As for vnop_reclaim, it requires a little more work. We need to detect if curthread is coming via the inside of vnode_create. Currently, the call to vnode_create looks like: = curthread;
list_insert_head(&zfsvfs->z_reentry_threads, &reentry);
vnode_create(VNCREATE_FLAVOR, VCREATESIZE, &vfsp, vpp);
list_remove(&zfsvfs->z_reentry_threads, &reentry);

That is to say, add a node (carrying only curthread id) to the list z_reentry_threads in zfsvfs. Then at the start of vnop_reclaim, we can test curthread against this list to see if the current thread is inside a call to vnode_create. If we are not inside vnode_create (zp->z_reclaim_reentry = FALSE) we can handle the reclaim as upstream, either calling zfs_znode_free or zfs_zinactive depending on the value of z_sa_hdl. However, if we are inside vnode_create (zp->z_reclaim_reentry = TRUE) we call zfs_zinactive, but IF zp->unlinked is set, and we end up in zfs_rmnode(), this function will return early, before it does the "final TX". At the end of vnop_reclaim, we then add the znode (zp) to a zfsvfs->z_reclaim_list. Note that the znode has not finished reclaim, but its z_vnode is now set to NULL (since vnop_reclaim was called, we have no choice but to release it) nor has it called zfs_znode_free().

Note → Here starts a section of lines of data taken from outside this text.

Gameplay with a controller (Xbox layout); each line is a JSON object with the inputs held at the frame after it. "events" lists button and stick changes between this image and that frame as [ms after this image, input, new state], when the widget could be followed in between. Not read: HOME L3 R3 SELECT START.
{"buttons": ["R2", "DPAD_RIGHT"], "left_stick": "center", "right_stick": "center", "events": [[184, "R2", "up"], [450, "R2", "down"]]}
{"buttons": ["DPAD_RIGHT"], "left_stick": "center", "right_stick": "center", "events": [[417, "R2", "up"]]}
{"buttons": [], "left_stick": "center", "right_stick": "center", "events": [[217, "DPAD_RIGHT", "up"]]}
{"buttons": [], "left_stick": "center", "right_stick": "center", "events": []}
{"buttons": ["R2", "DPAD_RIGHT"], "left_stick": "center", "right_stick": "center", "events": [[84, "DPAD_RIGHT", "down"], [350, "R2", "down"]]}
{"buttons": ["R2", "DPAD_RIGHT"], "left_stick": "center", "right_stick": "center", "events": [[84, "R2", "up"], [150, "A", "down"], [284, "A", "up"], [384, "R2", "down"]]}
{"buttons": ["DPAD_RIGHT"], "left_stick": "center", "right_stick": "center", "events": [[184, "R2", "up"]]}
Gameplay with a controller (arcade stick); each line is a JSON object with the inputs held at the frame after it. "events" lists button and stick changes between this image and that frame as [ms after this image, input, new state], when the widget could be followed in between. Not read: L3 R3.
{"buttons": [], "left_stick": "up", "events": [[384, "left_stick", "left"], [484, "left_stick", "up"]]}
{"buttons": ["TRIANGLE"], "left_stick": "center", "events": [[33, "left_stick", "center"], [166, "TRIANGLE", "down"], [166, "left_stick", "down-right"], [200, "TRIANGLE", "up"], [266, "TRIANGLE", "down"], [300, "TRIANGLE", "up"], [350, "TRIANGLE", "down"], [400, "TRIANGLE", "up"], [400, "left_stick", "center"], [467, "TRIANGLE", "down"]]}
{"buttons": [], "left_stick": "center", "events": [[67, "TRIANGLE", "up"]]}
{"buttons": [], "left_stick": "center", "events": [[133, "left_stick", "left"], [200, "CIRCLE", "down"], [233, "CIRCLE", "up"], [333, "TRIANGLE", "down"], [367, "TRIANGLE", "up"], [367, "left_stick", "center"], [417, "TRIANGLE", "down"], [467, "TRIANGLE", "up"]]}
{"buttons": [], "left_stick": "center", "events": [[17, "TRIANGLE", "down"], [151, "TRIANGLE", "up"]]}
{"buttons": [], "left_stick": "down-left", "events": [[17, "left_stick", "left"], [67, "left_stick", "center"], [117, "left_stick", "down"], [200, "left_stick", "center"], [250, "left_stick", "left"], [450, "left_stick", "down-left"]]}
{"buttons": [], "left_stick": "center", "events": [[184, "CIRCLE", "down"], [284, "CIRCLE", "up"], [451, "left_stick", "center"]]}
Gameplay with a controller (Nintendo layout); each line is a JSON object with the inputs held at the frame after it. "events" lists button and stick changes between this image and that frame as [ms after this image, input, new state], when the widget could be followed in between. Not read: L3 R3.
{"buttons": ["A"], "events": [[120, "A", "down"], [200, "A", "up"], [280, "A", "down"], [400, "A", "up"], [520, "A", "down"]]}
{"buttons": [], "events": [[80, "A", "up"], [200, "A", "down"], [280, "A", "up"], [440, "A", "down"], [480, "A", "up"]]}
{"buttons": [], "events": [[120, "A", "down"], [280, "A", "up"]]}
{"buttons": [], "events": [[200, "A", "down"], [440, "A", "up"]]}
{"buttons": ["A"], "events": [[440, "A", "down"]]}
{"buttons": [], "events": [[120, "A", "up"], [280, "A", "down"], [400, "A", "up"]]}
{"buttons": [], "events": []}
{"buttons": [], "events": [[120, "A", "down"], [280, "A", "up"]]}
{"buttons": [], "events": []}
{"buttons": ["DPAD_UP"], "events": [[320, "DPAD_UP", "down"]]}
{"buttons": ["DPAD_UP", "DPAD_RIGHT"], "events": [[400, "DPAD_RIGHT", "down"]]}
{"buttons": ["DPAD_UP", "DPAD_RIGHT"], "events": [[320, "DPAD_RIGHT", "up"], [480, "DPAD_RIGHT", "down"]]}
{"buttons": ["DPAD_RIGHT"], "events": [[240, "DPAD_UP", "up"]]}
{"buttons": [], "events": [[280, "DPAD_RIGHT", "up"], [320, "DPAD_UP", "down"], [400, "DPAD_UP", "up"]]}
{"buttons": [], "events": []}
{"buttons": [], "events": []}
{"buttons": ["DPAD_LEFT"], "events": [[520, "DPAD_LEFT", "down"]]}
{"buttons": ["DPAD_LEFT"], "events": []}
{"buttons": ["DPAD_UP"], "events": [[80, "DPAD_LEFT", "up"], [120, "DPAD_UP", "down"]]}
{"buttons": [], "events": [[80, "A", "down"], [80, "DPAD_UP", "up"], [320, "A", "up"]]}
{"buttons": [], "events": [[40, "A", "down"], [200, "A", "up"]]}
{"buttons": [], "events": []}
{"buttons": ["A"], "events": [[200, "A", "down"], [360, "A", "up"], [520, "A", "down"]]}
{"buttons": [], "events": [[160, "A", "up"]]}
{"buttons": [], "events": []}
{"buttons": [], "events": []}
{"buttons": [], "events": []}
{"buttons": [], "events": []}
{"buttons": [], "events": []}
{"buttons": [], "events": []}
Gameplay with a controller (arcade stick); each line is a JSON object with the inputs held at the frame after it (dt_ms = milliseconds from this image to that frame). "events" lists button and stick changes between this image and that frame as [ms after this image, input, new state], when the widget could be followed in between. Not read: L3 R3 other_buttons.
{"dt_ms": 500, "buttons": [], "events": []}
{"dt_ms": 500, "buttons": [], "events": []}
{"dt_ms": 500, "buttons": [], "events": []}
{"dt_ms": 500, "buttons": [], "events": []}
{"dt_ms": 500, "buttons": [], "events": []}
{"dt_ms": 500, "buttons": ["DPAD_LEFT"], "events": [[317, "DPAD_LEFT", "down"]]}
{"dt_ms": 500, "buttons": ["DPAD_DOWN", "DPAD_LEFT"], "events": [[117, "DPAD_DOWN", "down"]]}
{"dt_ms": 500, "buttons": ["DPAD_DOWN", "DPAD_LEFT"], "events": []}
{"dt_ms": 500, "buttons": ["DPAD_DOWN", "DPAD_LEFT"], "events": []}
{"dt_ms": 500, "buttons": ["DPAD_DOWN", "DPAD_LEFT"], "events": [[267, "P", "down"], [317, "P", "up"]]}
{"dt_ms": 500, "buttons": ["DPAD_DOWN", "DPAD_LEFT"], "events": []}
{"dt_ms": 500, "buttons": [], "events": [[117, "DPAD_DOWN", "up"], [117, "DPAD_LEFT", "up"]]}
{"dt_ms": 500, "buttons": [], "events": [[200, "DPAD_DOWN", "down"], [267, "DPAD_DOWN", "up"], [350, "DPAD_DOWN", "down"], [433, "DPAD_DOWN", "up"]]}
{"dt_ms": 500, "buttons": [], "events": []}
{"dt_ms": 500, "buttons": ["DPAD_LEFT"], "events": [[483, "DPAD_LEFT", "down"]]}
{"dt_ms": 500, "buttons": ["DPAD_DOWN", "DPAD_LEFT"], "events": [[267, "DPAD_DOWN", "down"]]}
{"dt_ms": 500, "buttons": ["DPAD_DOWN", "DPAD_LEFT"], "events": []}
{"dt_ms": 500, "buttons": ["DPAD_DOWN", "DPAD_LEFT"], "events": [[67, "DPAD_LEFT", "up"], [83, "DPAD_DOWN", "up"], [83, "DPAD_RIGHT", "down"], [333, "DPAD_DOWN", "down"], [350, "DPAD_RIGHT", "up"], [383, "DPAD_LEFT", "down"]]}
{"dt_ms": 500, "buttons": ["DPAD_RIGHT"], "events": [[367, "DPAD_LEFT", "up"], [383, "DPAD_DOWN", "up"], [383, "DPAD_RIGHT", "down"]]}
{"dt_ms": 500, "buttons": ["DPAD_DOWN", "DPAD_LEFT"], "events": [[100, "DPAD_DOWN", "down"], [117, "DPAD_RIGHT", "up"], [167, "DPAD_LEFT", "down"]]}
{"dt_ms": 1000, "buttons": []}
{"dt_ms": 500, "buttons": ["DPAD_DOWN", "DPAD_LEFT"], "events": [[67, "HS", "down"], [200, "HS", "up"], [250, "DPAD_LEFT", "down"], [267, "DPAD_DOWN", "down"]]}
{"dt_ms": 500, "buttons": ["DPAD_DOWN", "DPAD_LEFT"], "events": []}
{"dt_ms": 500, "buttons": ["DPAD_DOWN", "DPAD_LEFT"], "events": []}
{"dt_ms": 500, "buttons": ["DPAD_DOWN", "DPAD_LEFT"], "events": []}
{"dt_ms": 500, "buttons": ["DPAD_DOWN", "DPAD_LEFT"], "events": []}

The reclaim_thread (started from zfs_vfsops creation of zfsvfs) will wake up, see the znode on the reclaim_list, and do the final TX, lifted from zfs_rmnode. It then finally calls zfs_znode_free(). As it is run as a separate thread, dmu_tx and dmu_tx_commit will succeed.

Fastpath vs Recycle

Another interesting aspect is that IllumOS has a delete fastpath. In zfs_remove, if it is detected that the znode can be "deleted_now", it marks the vnode as free and directly calls zfs_znode_delete(), if it can not, adds it to zfs_unlinked_add().

In OSX, there is no way to directly release a vnode. Ie, XNU always has full control of the vnodes. Even if you call vnode_recycle(), the vnode is not released until vnop_reclaim is called. The vnode can just be marked for later reclaim, but remain active (especially if you are racing against other threads using the same vnode). So in zfs_remove, we attempt to call vnode_recycle(), and only if this returns "1" do we know that vnop_reclaim was called, and we can directly call zfs_znode_delete(). Note that the O3X vnop_reclaim handler then has special code to not do anything with the vnode (zp->z_fastpath) but to only clear out the z_vnode and return.

There is also a little special lock-handling in zfs_zinactive, since we can call it from inside of a vnode_create() which is called by ZFS with locks held. If this is the case, we do not attempt to acquire locks in zfs_zinactive.